Taylor believes the timing is right for the show.
“There is a clarity of these visual images: they’re figurative, abstract, and very confidently executed, even though there’s this fragility to them. And it just seems to me that there is a place in today’s awareness for this kind of subject matter. A lot of it relates directly to people’s concerns, and sense of self, at the moment. I’m not sure I would have been able to do this show five or 10 years ago,” he says.
The show is emblematic of the mood among London denizens, post-pandemic. Two years of COVID-19 have left a lasting legacy in the minds and hearts of people who, all of a sudden, were forced to confront emotional and physical pain, loss, paranoia, isolation, the feeling of being vulnerable, and trapped.
Many of the show’s works are enormous, so big that Taylor can barely fit them in his London gallery. One of the paintings he will manage to hang measures 8 feet by 16 feet.
“They were quite ambitious paintings. One of them is so big, I can’t actually even hang it downstairs. He was working on a very grand scale. There’s often quite a lot of empty space in them, but the colors are strong, and the line is always strong. They’re always a very physical element,” Taylor says.
While he may believe it’s the right time to put on a show of Willing’s work, Taylor — a typically self-deprecating Englishman — is unsure whether it will be a success.
“People might not get it, or want it, and then that will be that. But it’s still a personal experience for me, and I’m very much looking forward to it for that reason,” he says.
Even as he prepares for this major show, Taylor, a father of four who is married to Lady Helen Taylor, the daughter of the Duke and Duchess of Kent, Queen Elizabeth’s cousins, is moving forward on other fronts, and in other countries.
In New York, he’s moving from a tiny gallery on West 20th Street in Chelsea to a big industrial space on Leonard Street in TriBeCa. “It was originally christened Timothy Taylor 16 by 34, because it was 16 by 34 feet,” he says of the old gallery, which is now closed.
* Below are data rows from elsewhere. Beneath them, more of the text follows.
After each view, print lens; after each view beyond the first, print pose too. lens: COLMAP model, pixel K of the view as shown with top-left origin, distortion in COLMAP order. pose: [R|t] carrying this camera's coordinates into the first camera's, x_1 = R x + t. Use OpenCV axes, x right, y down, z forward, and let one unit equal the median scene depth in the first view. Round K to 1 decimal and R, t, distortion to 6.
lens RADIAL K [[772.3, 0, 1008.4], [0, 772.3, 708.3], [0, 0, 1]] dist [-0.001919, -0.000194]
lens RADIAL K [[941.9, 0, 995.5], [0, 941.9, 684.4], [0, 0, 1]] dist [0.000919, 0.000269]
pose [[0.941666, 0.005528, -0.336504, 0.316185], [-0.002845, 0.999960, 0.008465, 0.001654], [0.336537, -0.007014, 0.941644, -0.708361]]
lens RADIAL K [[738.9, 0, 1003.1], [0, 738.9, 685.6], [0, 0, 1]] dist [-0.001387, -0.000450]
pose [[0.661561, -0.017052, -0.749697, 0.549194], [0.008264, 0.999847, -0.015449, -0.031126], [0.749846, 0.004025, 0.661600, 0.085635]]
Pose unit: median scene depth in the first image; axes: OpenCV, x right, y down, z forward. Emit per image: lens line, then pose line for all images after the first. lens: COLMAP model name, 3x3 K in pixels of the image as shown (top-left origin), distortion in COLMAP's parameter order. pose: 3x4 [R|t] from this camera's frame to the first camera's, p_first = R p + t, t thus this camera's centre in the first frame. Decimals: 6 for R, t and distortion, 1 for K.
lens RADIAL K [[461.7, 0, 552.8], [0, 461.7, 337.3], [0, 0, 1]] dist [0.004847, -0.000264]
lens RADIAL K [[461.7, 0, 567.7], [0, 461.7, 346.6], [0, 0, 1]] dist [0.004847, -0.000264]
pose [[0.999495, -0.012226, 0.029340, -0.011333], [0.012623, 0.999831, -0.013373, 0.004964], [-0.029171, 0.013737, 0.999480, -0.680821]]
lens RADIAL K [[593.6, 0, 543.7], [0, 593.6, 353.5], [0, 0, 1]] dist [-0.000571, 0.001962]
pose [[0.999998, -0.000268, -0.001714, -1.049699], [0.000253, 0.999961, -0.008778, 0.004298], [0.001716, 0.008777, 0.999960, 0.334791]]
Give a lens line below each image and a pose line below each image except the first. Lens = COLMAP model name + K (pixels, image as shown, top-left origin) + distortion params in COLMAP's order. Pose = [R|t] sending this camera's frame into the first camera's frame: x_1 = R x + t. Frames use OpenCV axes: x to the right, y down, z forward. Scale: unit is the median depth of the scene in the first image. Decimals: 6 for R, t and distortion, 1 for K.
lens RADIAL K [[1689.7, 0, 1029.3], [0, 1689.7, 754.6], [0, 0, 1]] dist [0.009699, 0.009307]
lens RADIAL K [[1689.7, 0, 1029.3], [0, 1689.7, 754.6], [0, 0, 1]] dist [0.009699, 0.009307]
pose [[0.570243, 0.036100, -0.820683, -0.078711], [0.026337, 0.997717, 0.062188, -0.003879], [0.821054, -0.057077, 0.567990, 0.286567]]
“It was sort of wonderful, and we did some great shows there. But after five years, it did feel that the opportunity for the gallery, and the artists that we represent, wasn’t really being properly fulfilled in a space of that size. I thought that it was the chance to either pull out all together, and just leave New York, or expand into it, and find something which represented the excitement of the moment without really going head-to-head with anyone else,” he says.
Designed by Studio MDA with a black-and-white exterior, the new space spans 6,000 square feet, and is set to open in early 2023.
Asked what sort of trends he’s been seeing back in his London gallery and among collectors post-pandemic and post-Brexit, Taylor says people are doing their homework, researching every detail — and price — of the art they plan to buy.
Taylor says things in London have returned to a “different sort of normal. People are much more aware of what they’re coming to see before they see it. They’ve found themselves comfortable researching, looking, identifying and seeing things online. And then they go and look at the real thing.
“To some extent, it’s expanded the market, but I think London is still trying to work out what it wants to look like post-Brexit. The hotels are full, and there are a lot of people here. It feels pretty good, but not like it did before.”